Этот вопрос и свой ответ на него Р. Докинс разбил на 10 подвопросов — 10 глав.
Первая глава озаглавлена «Глубоко религиозный неверующий» («A deeply religious non-believer»). Она о том, что такое религия как тема обсуждения в этой книге, о разновидностях мировоззрений от теизма ортодоксальной религии к деизму Вольтера и Дидро, пантеизму Спинозы, агностицизму и, наконец, атеизму, и о том что самые выдающиеся учёные-естествоиспытатели были атеистами, даже если их высказывания пытались, вырвав из контекста, трактовать как признание в религиозности. Лучшей иллюстрацией содержания этой главы могут служить следующее высказывание А. Эйнштейна и отклики на него двух представителей религиозного лагеря.
А. Эйнштейн: «Я глубокорелигиозный неверующий. Это что-то вроде нового вида религии. Я никогда не приписывал природе никакой цели или предназначения или вообще чего-то антропоморфного. То, что я вижу в Природе, — это величественная прекрасная структура, которую мы можем понять и усвоить только в очень несовершенной степени и которая должна наполнить думающую личность чувством смирения. Это подлинно религиозное чувство, не имеющеее ничего общего с мистицизмом.
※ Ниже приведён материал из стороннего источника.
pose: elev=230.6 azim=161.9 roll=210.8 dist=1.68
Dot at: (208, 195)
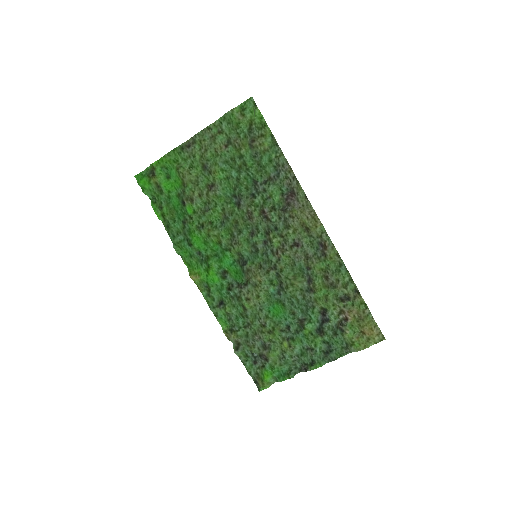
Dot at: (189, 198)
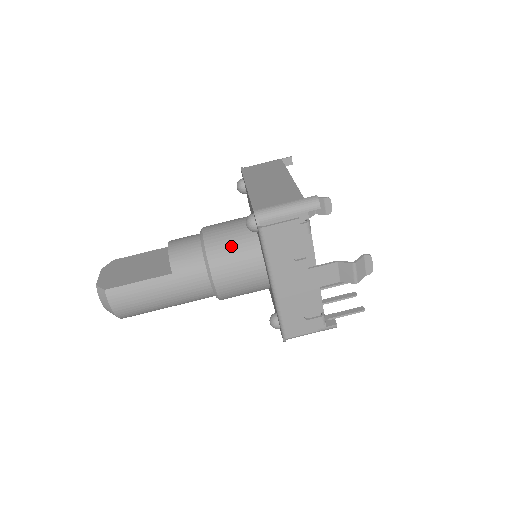
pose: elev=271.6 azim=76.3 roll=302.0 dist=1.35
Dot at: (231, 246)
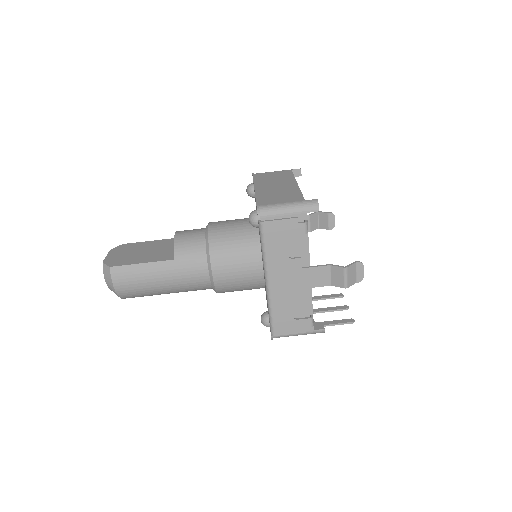
Dot at: (233, 240)
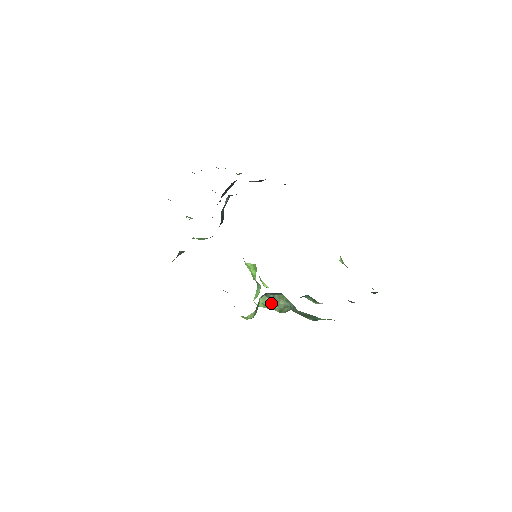
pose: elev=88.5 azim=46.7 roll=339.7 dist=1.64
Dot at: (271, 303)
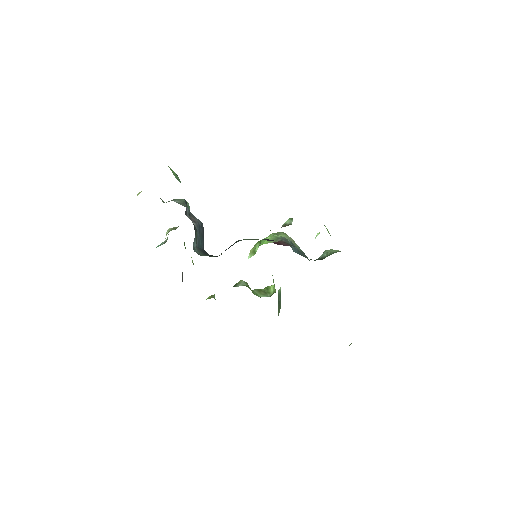
Dot at: occluded
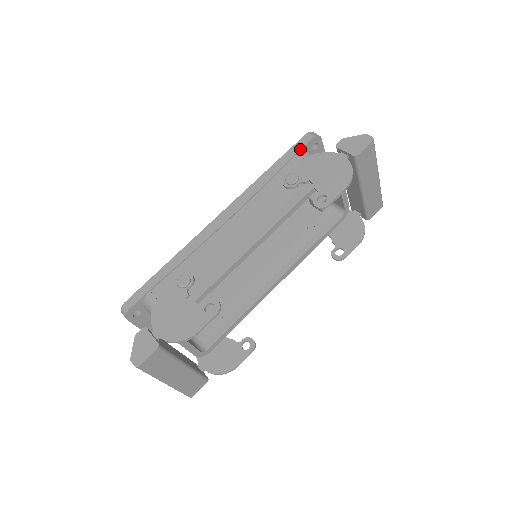
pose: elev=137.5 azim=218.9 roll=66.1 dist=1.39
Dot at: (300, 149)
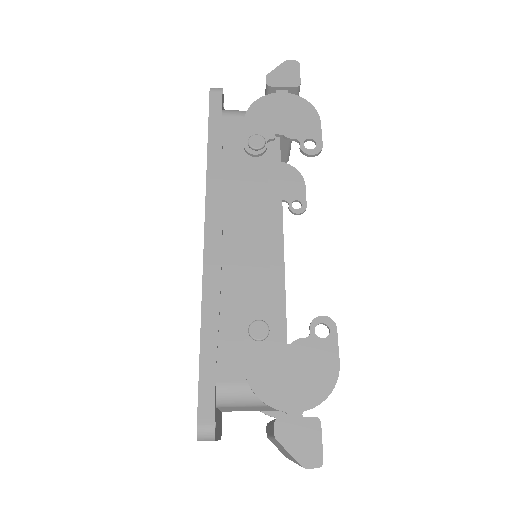
Dot at: (221, 110)
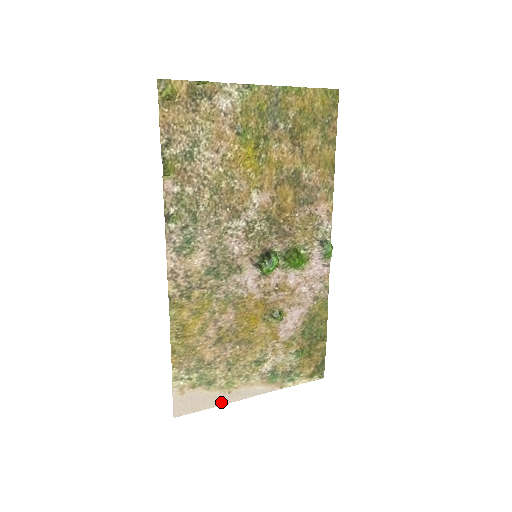
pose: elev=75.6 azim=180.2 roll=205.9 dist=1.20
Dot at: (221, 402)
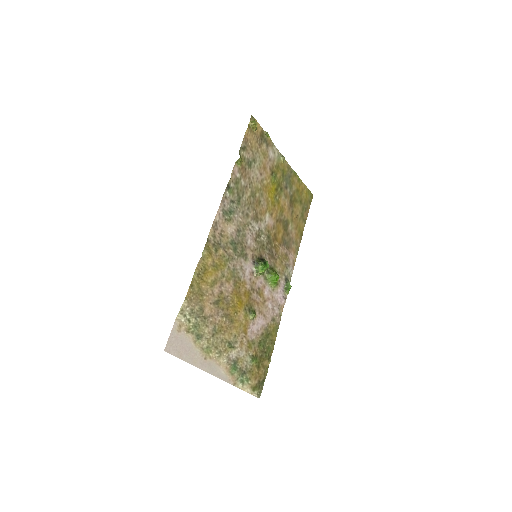
Dot at: (197, 363)
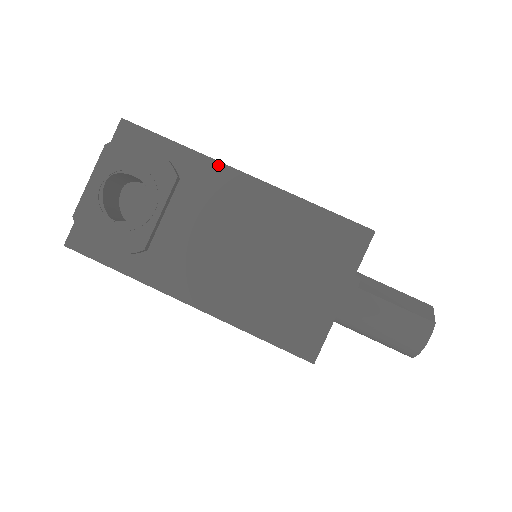
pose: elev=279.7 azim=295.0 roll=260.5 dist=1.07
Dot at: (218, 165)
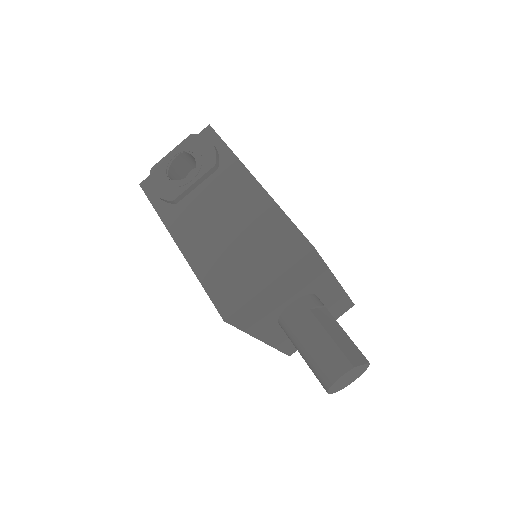
Dot at: (243, 168)
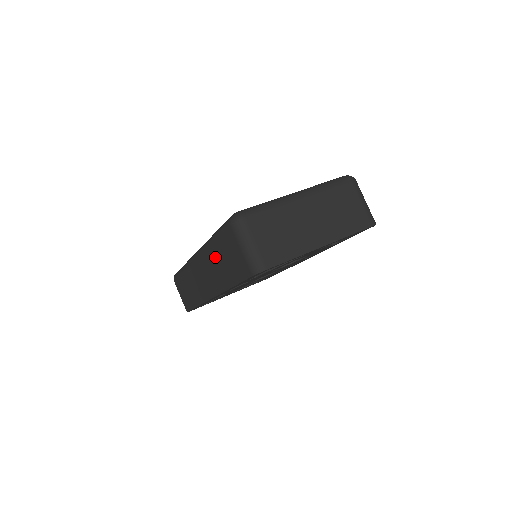
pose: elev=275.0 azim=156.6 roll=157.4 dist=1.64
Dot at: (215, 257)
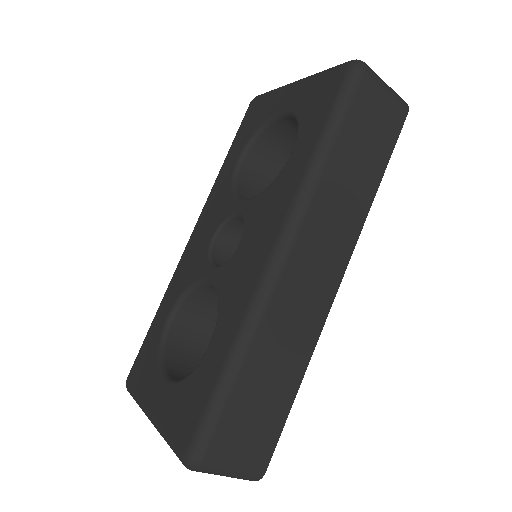
Dot at: occluded
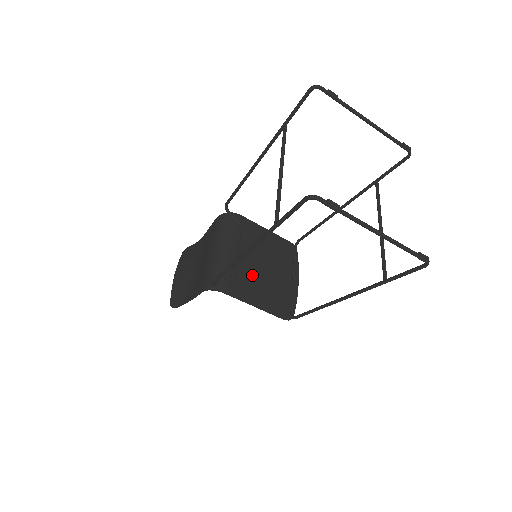
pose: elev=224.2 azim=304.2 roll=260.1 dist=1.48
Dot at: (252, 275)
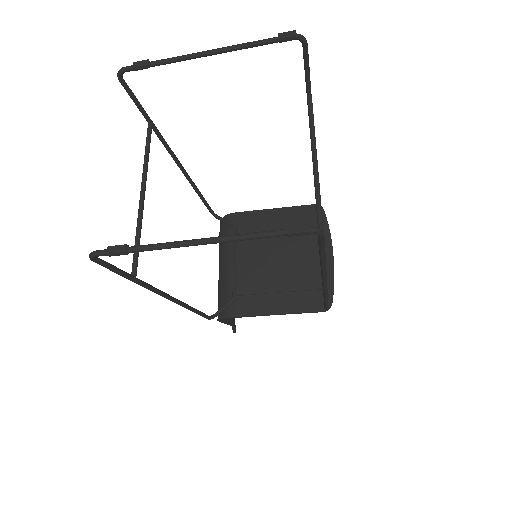
Dot at: (261, 279)
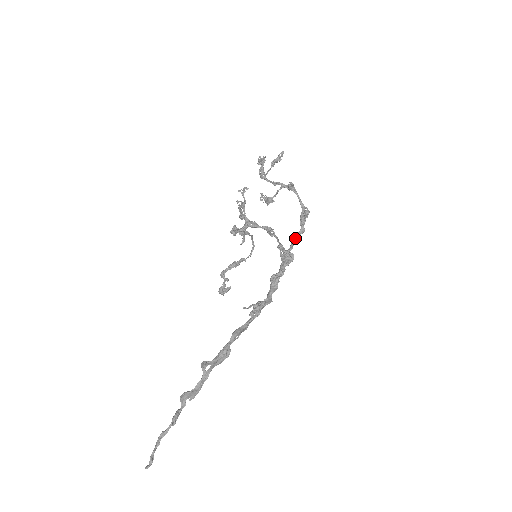
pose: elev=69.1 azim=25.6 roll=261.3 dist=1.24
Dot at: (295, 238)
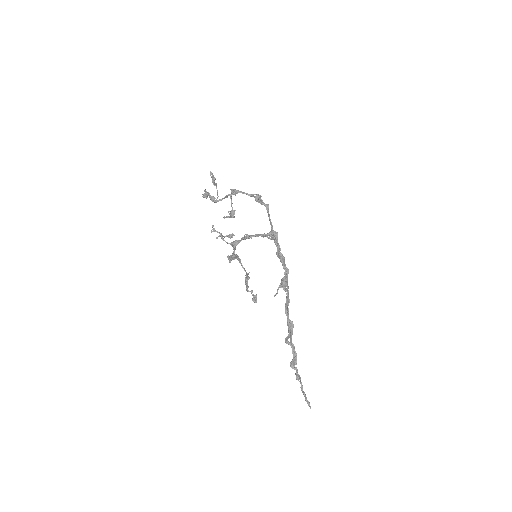
Dot at: (268, 215)
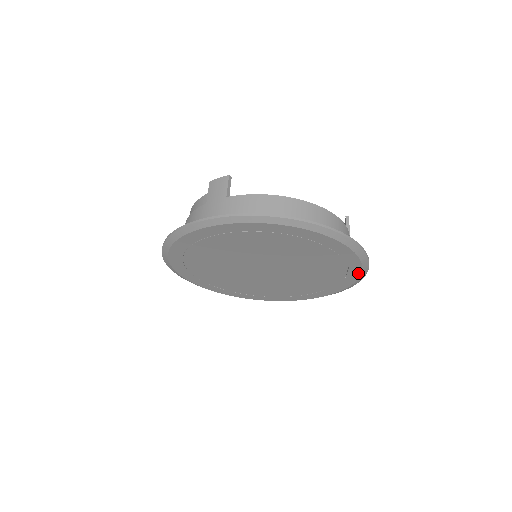
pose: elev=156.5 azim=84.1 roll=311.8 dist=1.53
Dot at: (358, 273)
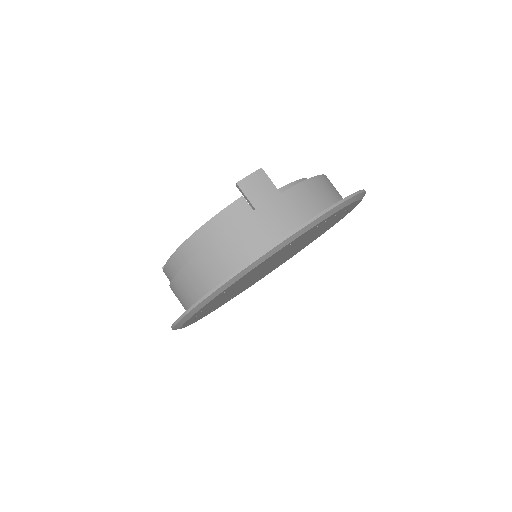
Dot at: (323, 233)
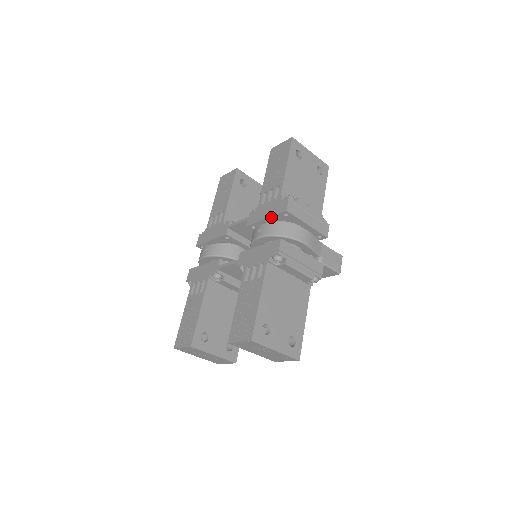
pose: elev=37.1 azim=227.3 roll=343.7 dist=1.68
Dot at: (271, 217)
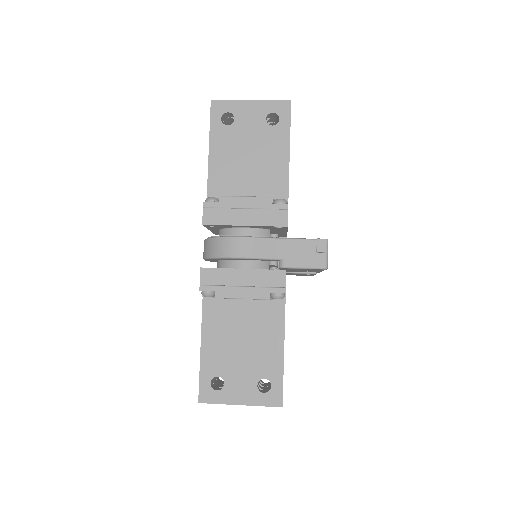
Dot at: (209, 229)
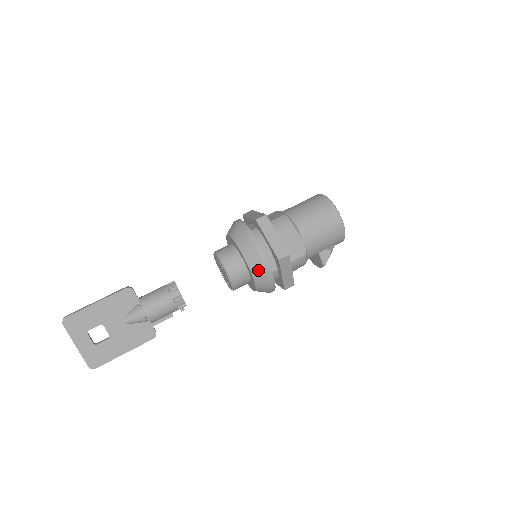
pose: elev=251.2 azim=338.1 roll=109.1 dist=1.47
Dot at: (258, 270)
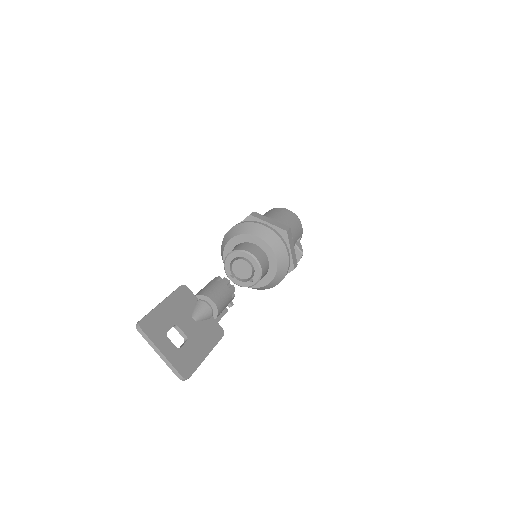
Dot at: (276, 244)
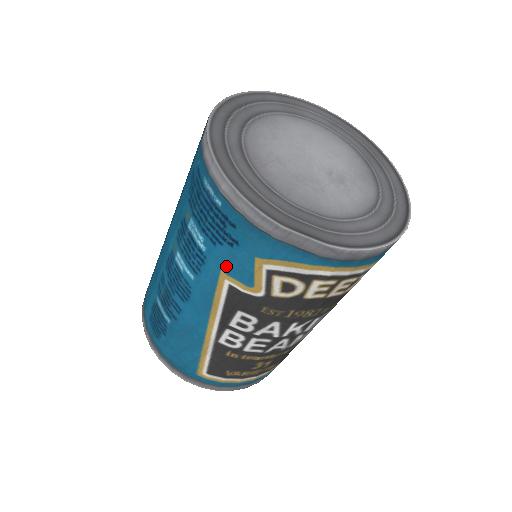
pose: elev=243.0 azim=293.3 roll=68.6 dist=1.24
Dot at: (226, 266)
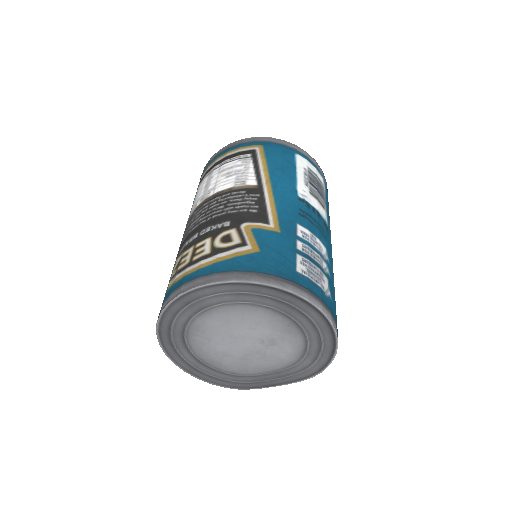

Идея личностного Бога совершенно чужда мне и даже кажется мне крайне наивной»
Нью-Йоркский раввин: «Эйнштейн безусловно великий учёный, но его религиозные взгляды диаметрально противоположны иудаизму»
Христианский пастор из Оклахомы: «Професор Эйнштейн, я полагаю, что каждый Христианин в Америке ответит вам: „Мы не откажемся от нашей веры в нашего Бога и его сына Иисуса Христа. Мы предлагаем вам, если вы не верите в Бога нашей страны, вернуться туда, откуда вы приехали… Каждый Христианин в Америке немедленно ответит вам: забирайте вашу безумную и ложную теорию эволюции и возвращайтесь в Германию, откуда вы приехали, или прекратите ломать веру людей, которые приняли вас, когда вам пришлось покинуть родину“».
Так вот, эта книга о религии, о Боге и вере в него пап, кардиналов, патриархов, пасторов, раввинов, мулл, а не о «религиозном» восхищении Природой А. Эйнштейна.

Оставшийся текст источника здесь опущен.